CONSIGNE: Recopiez sans rien changer le passage de l'extrait ci-dessous sur « La dame de Wildfell Hall », de « Le roman associé » jusqu'à « de la maturité. ».

PASSAGE EXTRAIT:
>>>
Le roman associé par la postérité au nom d’Anne Brontë est sans conteste « Agnès Grey », livre sympathique et lumineux, mais à mon sens beaucoup moins abouti que « La dame de Wildfell Hall ». Cette œuvre, écrite à peine un an plus tard (1848), est pourtant un roman de la maturité.
La structure même du roman est très intéressante. Il s’agit en réalité de deux récits emboîtés.
- Le premier raconte l’histoire de Gilbert Markham, jeune propriétaire terrien, à travers les lettres que celui-ci adresse à son beau-frère Halford, vingt ans après le début des évènements. Cette partie du roman nous permet de mieux faire connaissance avec les habitants du village de L…, une petite communauté bourgeoise où les commérages vont bon train. En effet, depuis quelque temps, le manoir isolé de Wildfell Hall, est loué par une mystérieuse veuve et son fils. Quel secret cache-t-elle ? Pourquoi ses manières et ses principes d’éducation sont-ils si étranges ? Et ce Mr Lawrence, ne serait-il pas plus qu’un propriétaire pour la dame du manoir ? Malgré ces ragots, une amitié se noue entre Gilbert et Helen Graham, amitié qui peu à peu laissera place à des sentiments plus tendres. Pourtant Gilbert est dévoré par la jalousie.
<<<
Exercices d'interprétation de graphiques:
>>>
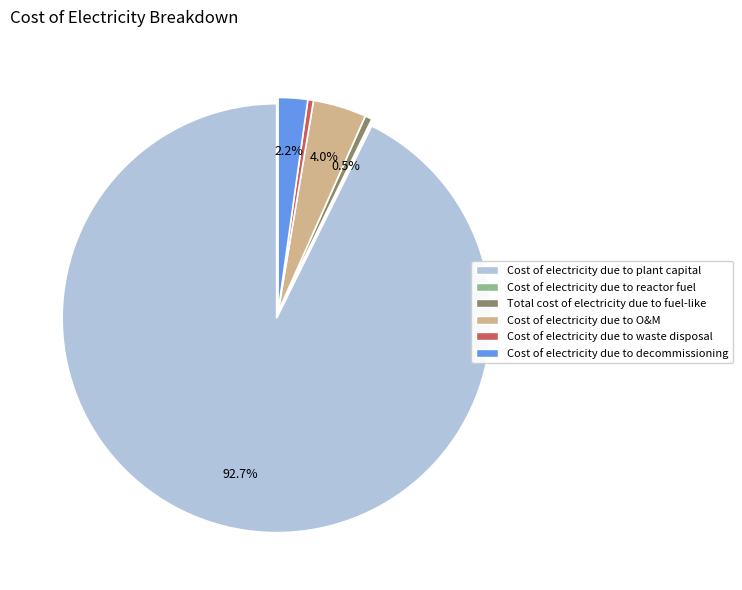

Is there a majority slice in this chart?

Yes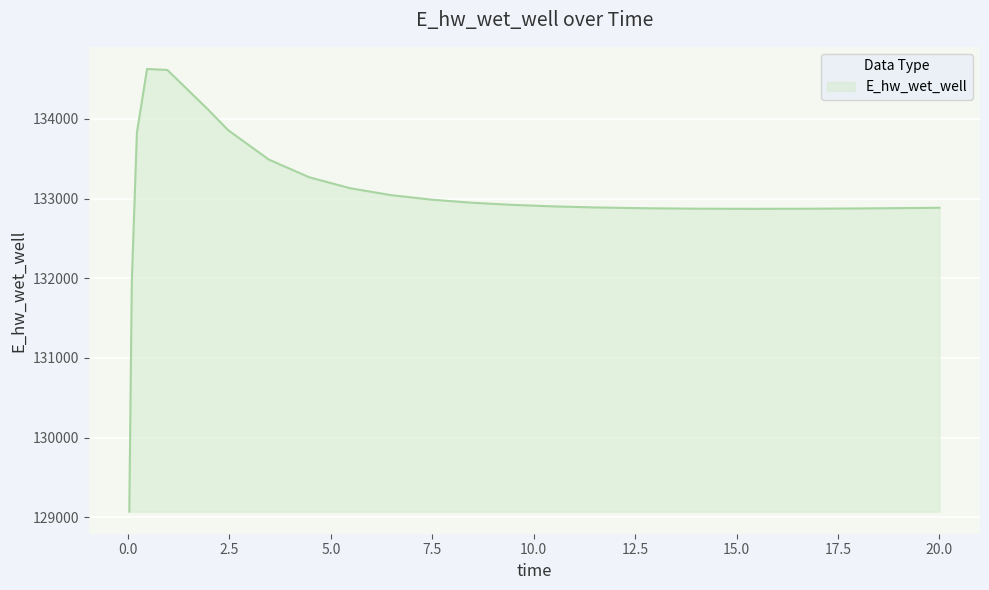

What is the greatest value displayed?

134627.6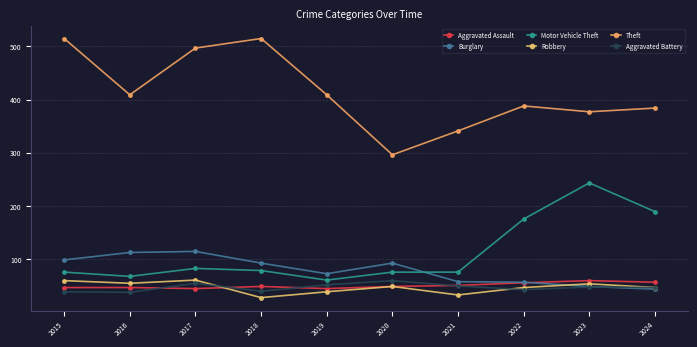

The value of Burglary at 2019 is 72. True or false?

True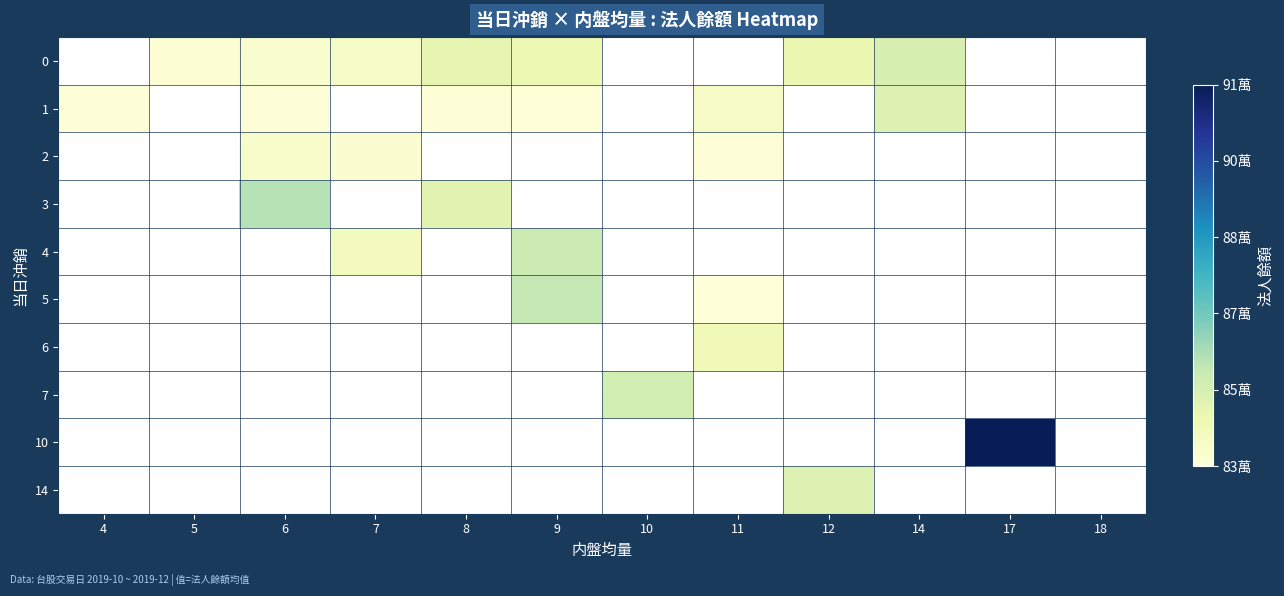

Which series has the widest spread of values?

1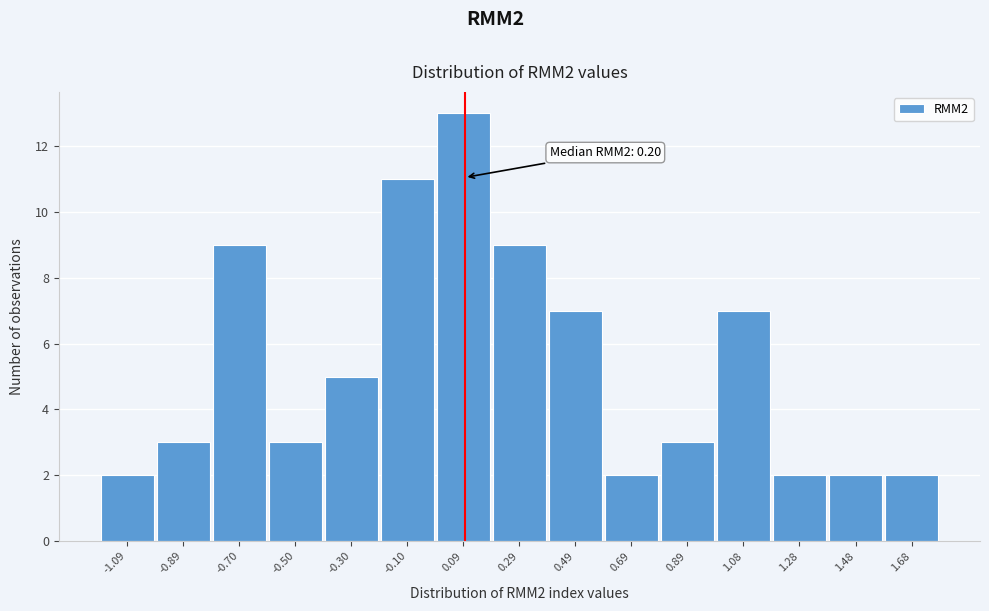

Reading right to left, list all the values displayed in this chart.

2	2	2	7	3	2	7	9	13	11	5	3	9	3	2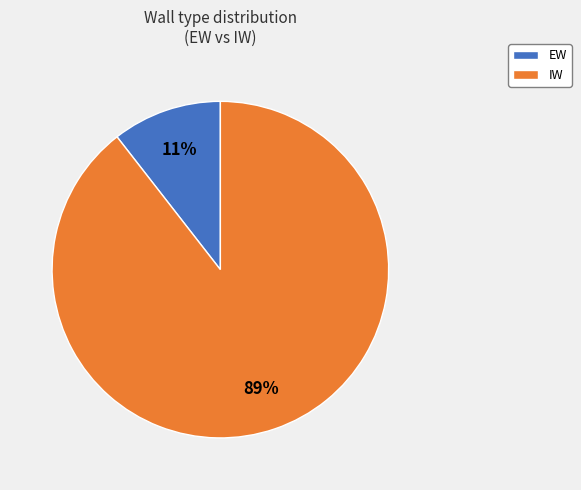

What is the smallest slice in the pie chart?

EW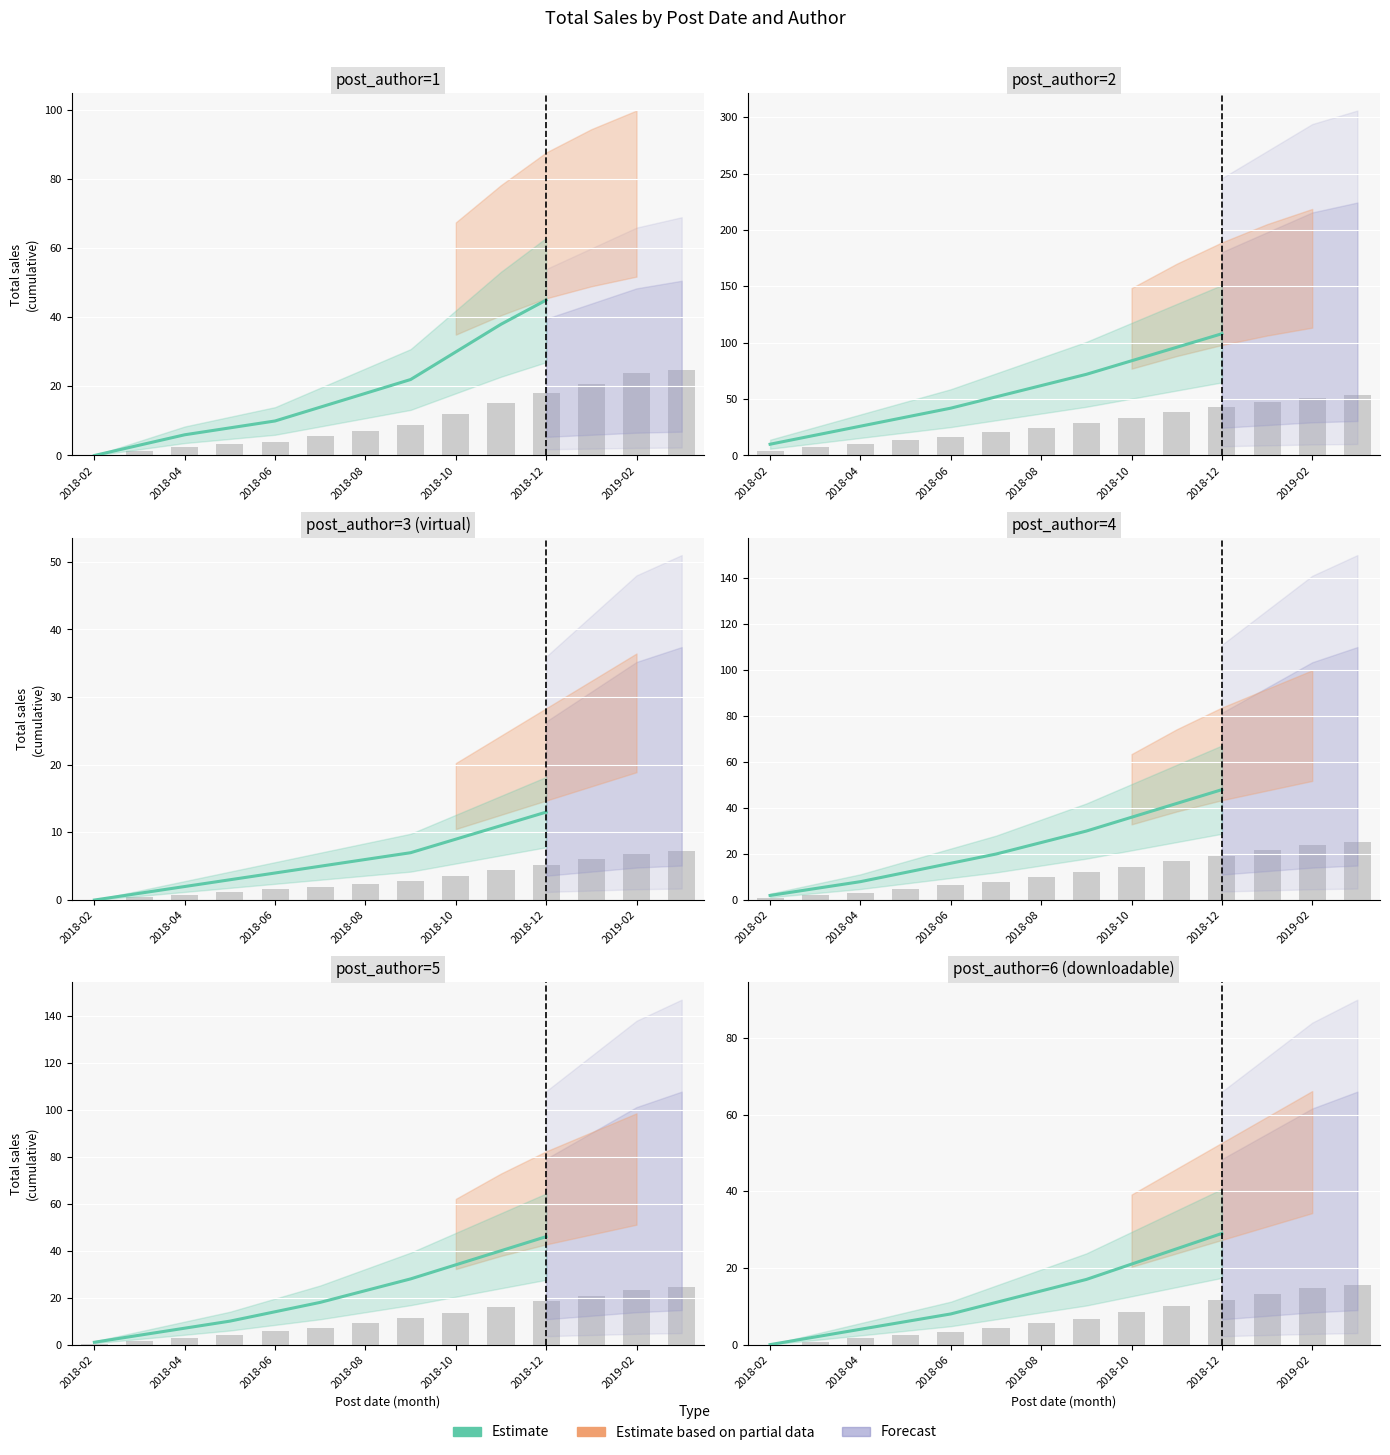

What is the difference between the values at 2018-12 and 2018-04?

25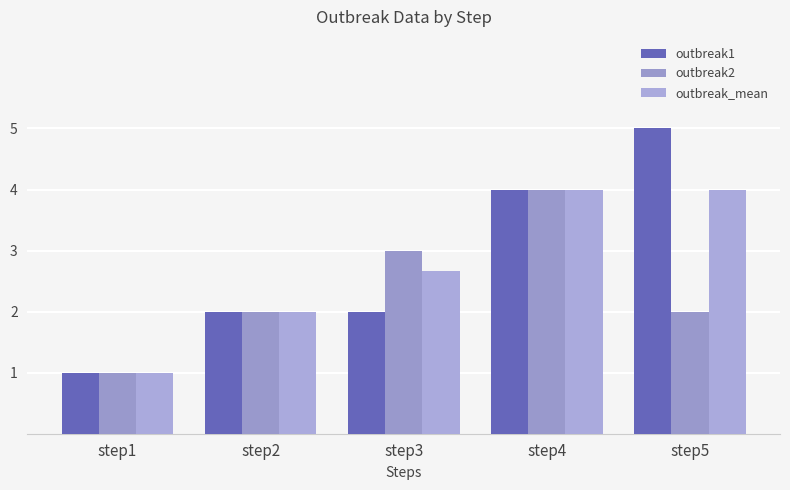

What is the sum of the outbreak_mean values at step5 and step3?

6.7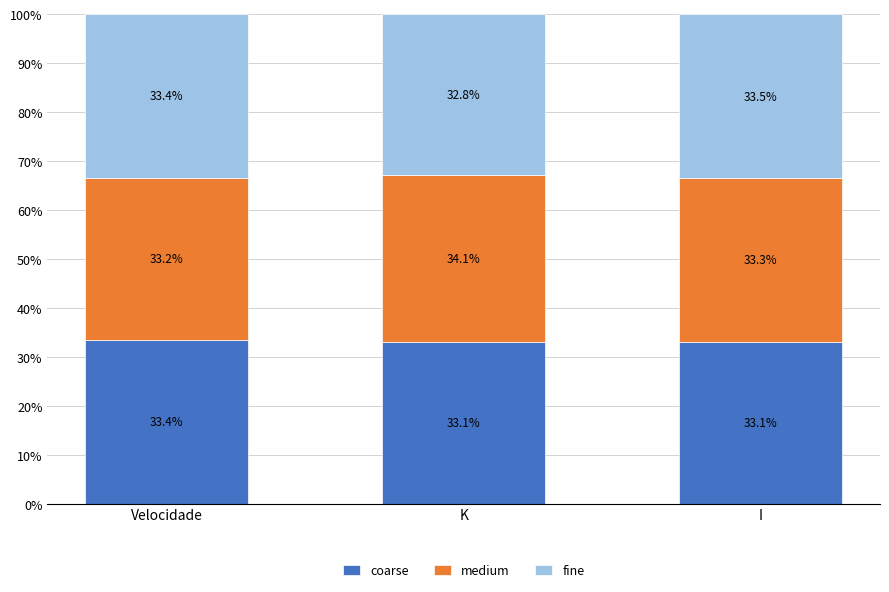

What are all the series names shown in the legend?

coarse, medium, fine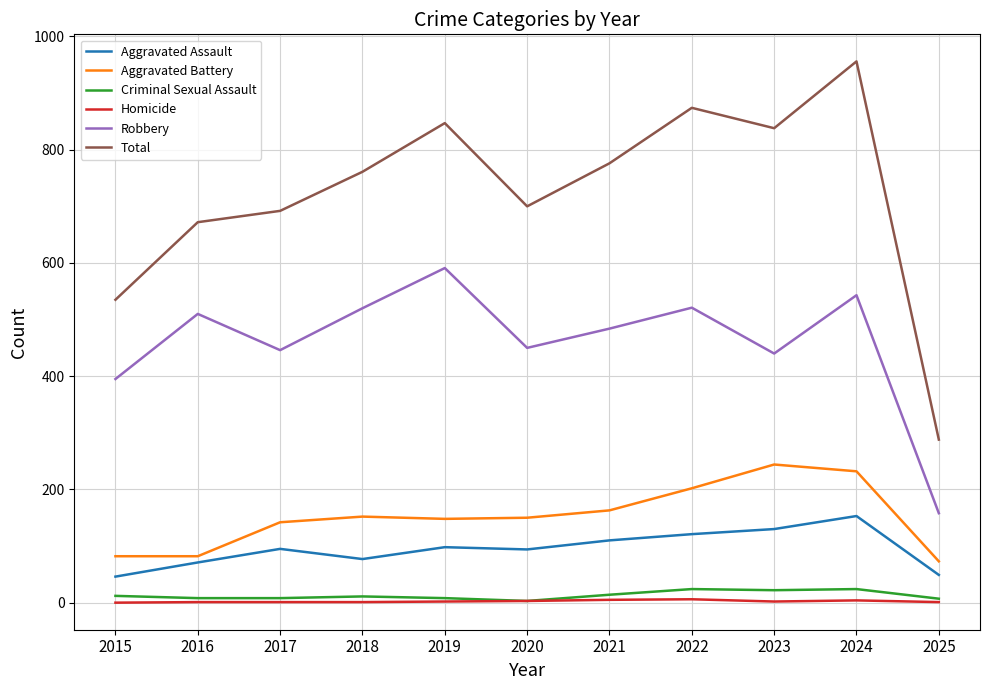

Is the value of Total at 2019 greater than the value of Aggravated Battery at 2025?

Yes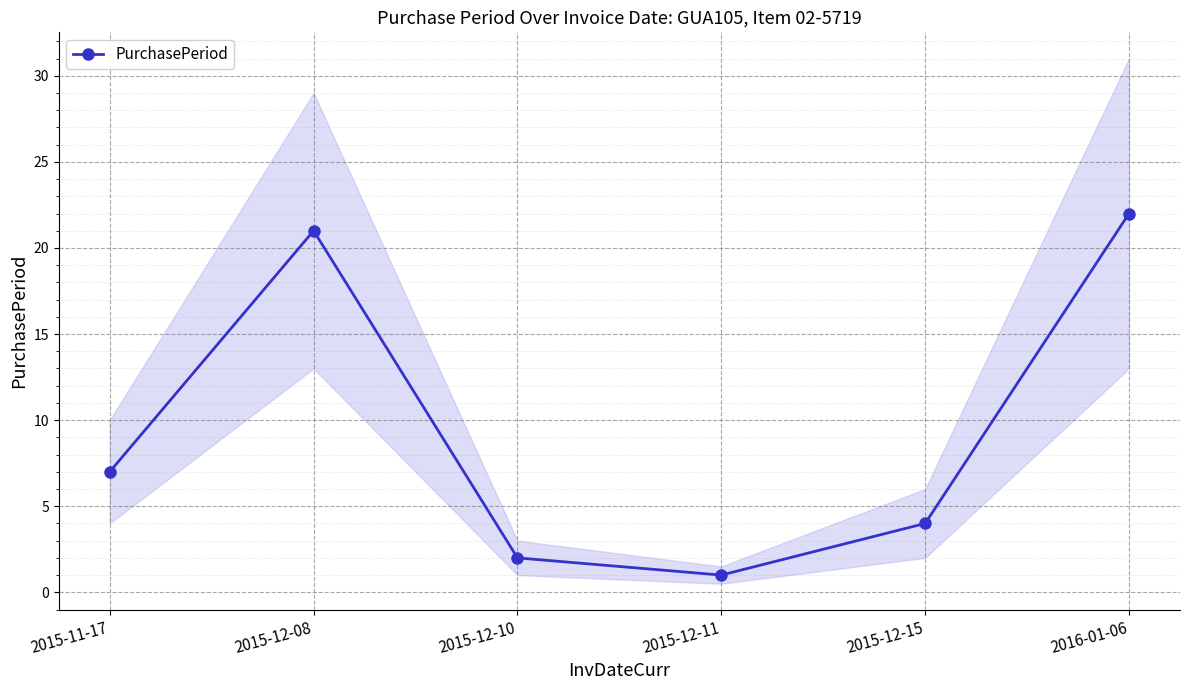

True or false: the data shows 2 at 2015-12-15.

False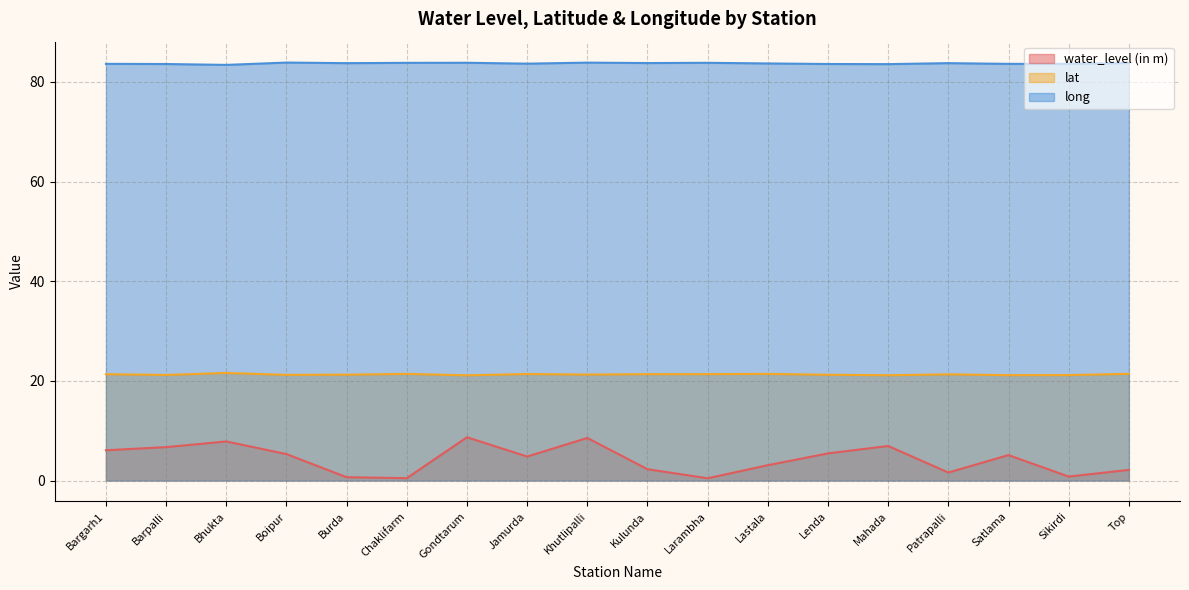

What is the approximate value of long at Lenda?

83.6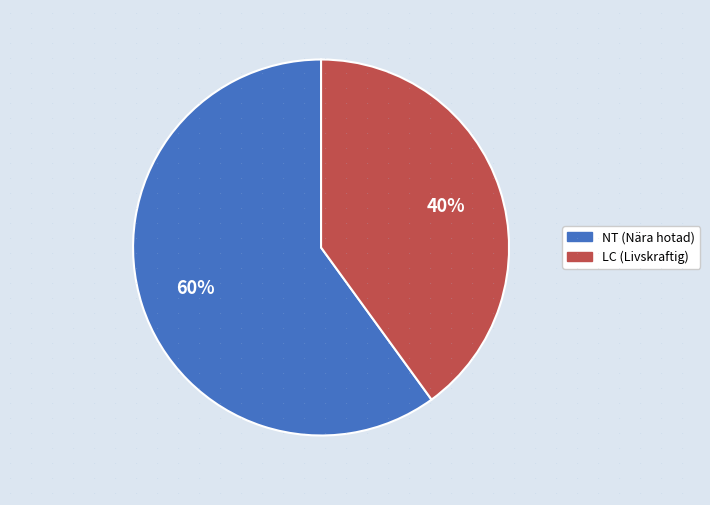

Does any single category account for the majority?

Yes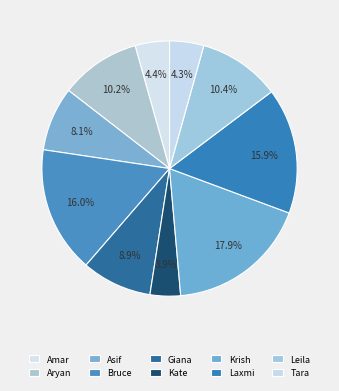

Is it true that Laxmi is 16% of the pie?

True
<<<
RÉPONSE RÉDIGÉE:
Le roman associé par la postérité au nom d’Anne Brontë est sans conteste « Agnès Grey », livre sympathique et lumineux, mais à mon sens beaucoup moins abouti que « La dame de Wildfell Hall ». Cette œuvre, écrite à peine un an plus tard (1848), est pourtant un roman de la maturité.